Many riders believe that when your bike is in storage, starting it every month or maybe even every few weeks is a good idea to keep the battery charged, circulate oil so the engine is properly lubricated, and help keep the fuel system from gunking up.
Those all sound like good things, except they’re accompanied by a fairly serious problem: moisture.
You’ve probably noticed water dripping out of a car’s tailpipe at a stop light and we’ve all seen clouds of steam coming from the exhaust at startup on a cold day. That’s because when gasoline burns, the carbon and hydrogen atoms in the gas combine with oxygen in the air to produce carbon dioxide and dihydrogen monoxide, which is a fancy name for water.
When the engine is still cool, that steam will condense into water and can cause all kinds of trouble, from rusting your valves and acidifying your oil to ruining your O2 sensors and corroding the exhaust.

The task -
Copy out the entire passage about starting a motorcycle in storage, word for word.

Entries supplied -

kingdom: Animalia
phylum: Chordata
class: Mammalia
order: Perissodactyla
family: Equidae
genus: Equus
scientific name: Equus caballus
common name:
--
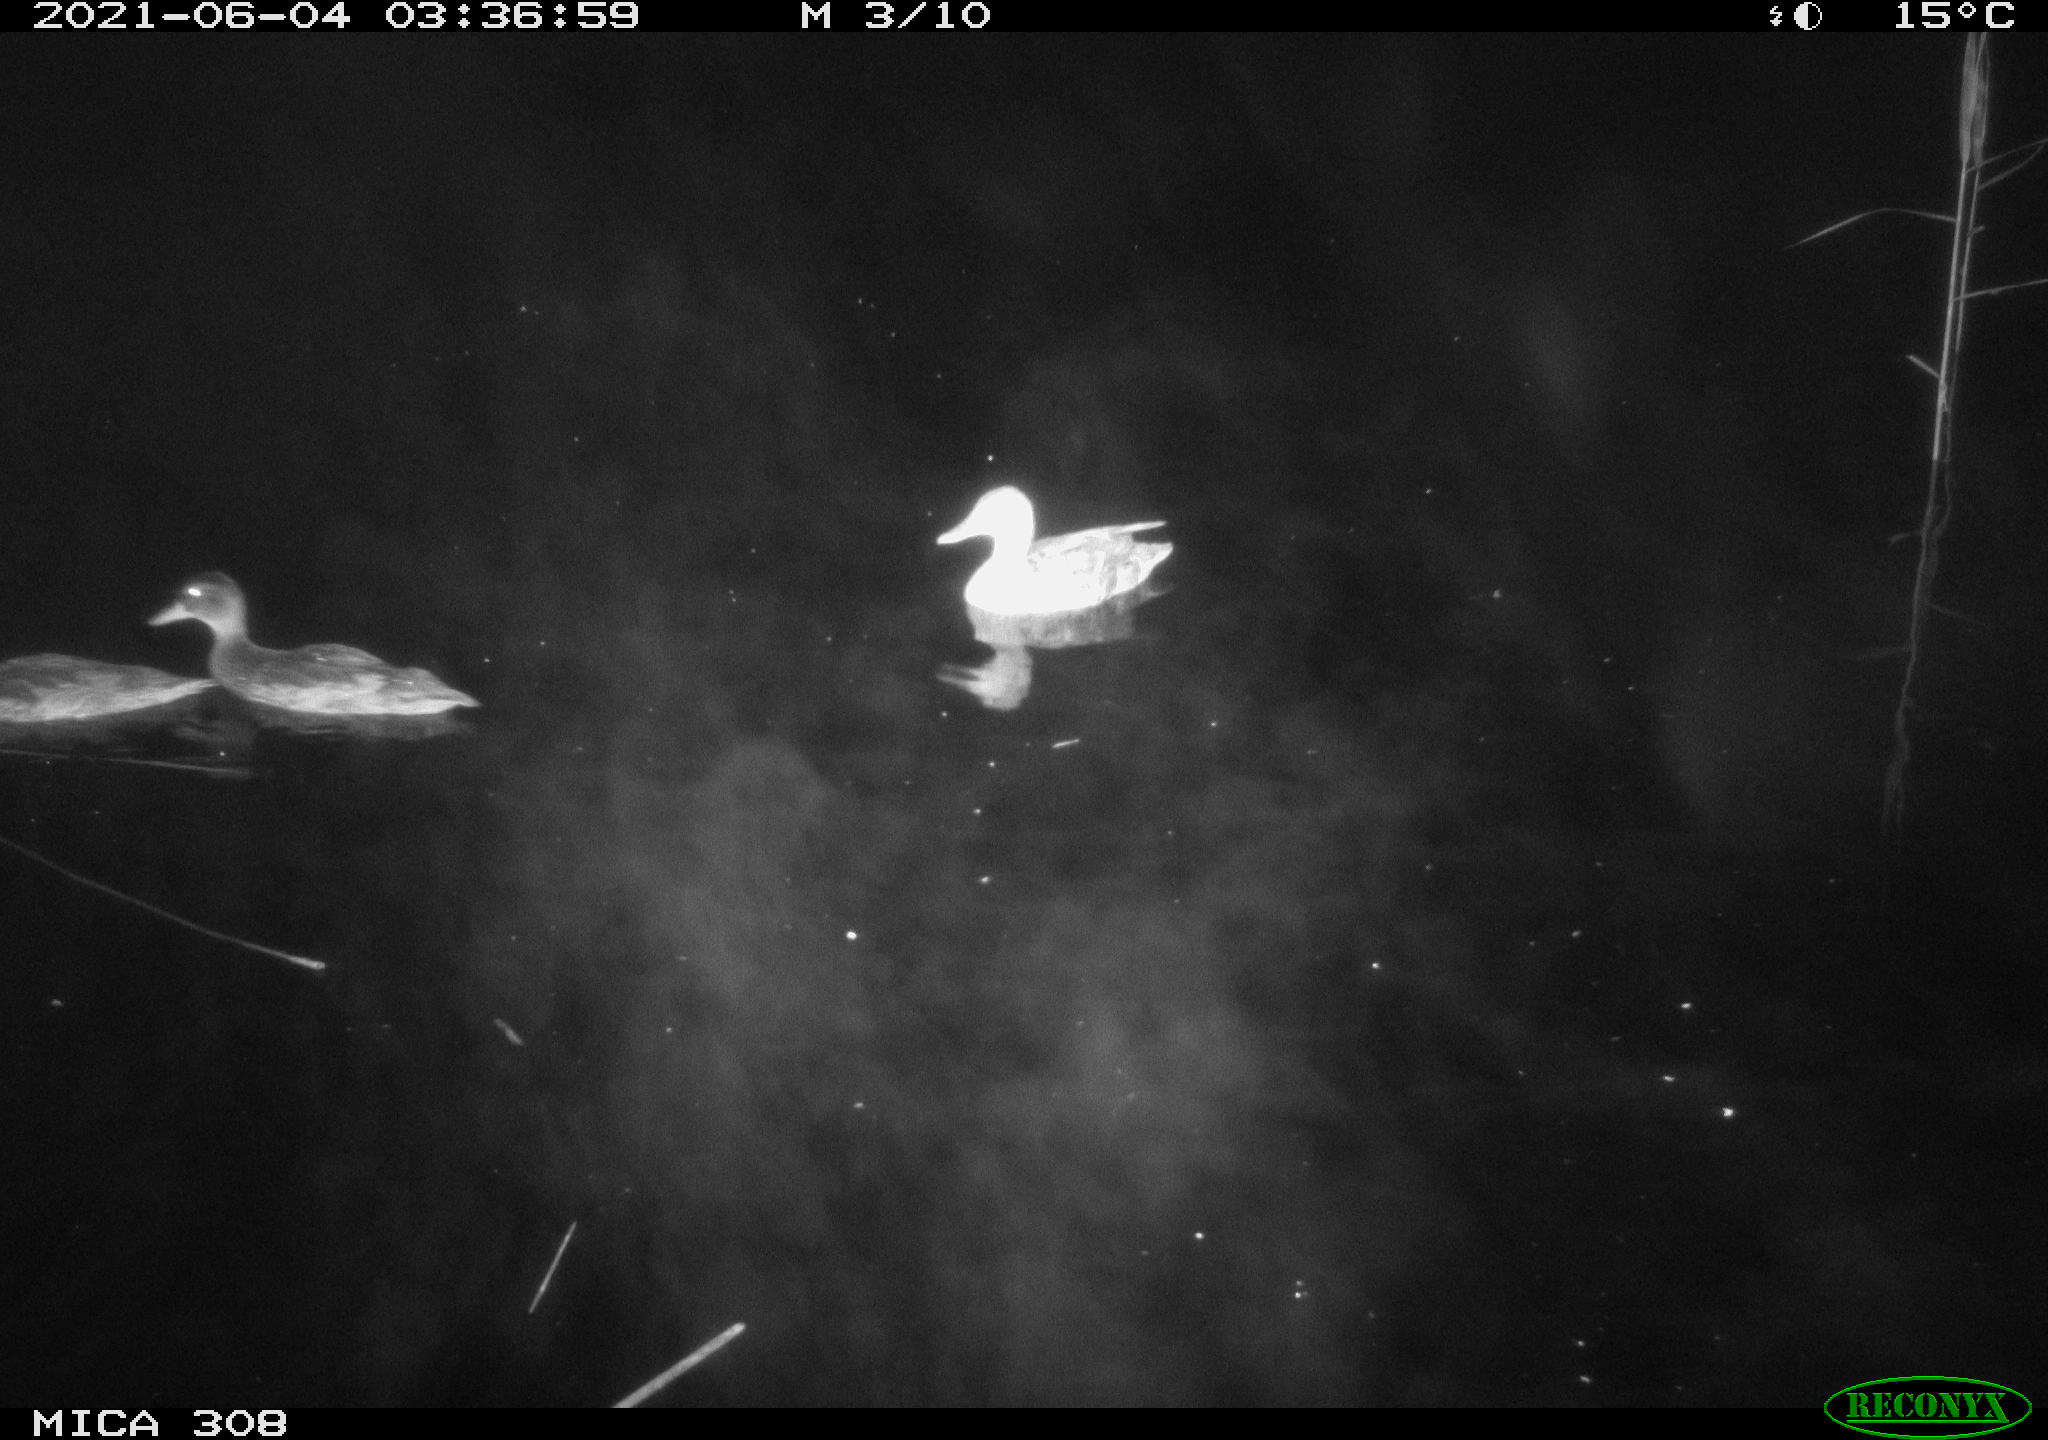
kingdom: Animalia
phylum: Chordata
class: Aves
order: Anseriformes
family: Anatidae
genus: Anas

Solution for this exercise -
Many riders believe that when your bike is in storage, starting it every month or maybe even every few weeks is a good idea to keep the battery charged, circulate oil so the engine is properly lubricated, and help keep the fuel system from gunking up.
Those all sound like good things, except they’re accompanied by a fairly serious problem: moisture.
You’ve probably noticed water dripping out of a car’s tailpipe at a stop light and we’ve all seen clouds of steam coming from the exhaust at startup on a cold day. That’s because when gasoline burns, the carbon and hydrogen atoms in the gas combine with oxygen in the air to produce carbon dioxide and dihydrogen monoxide, which is a fancy name for water.
When the engine is still cool, that steam will condense into water and can cause all kinds of trouble, from rusting your valves and acidifying your oil to ruining your O2 sensors and corroding the exhaust.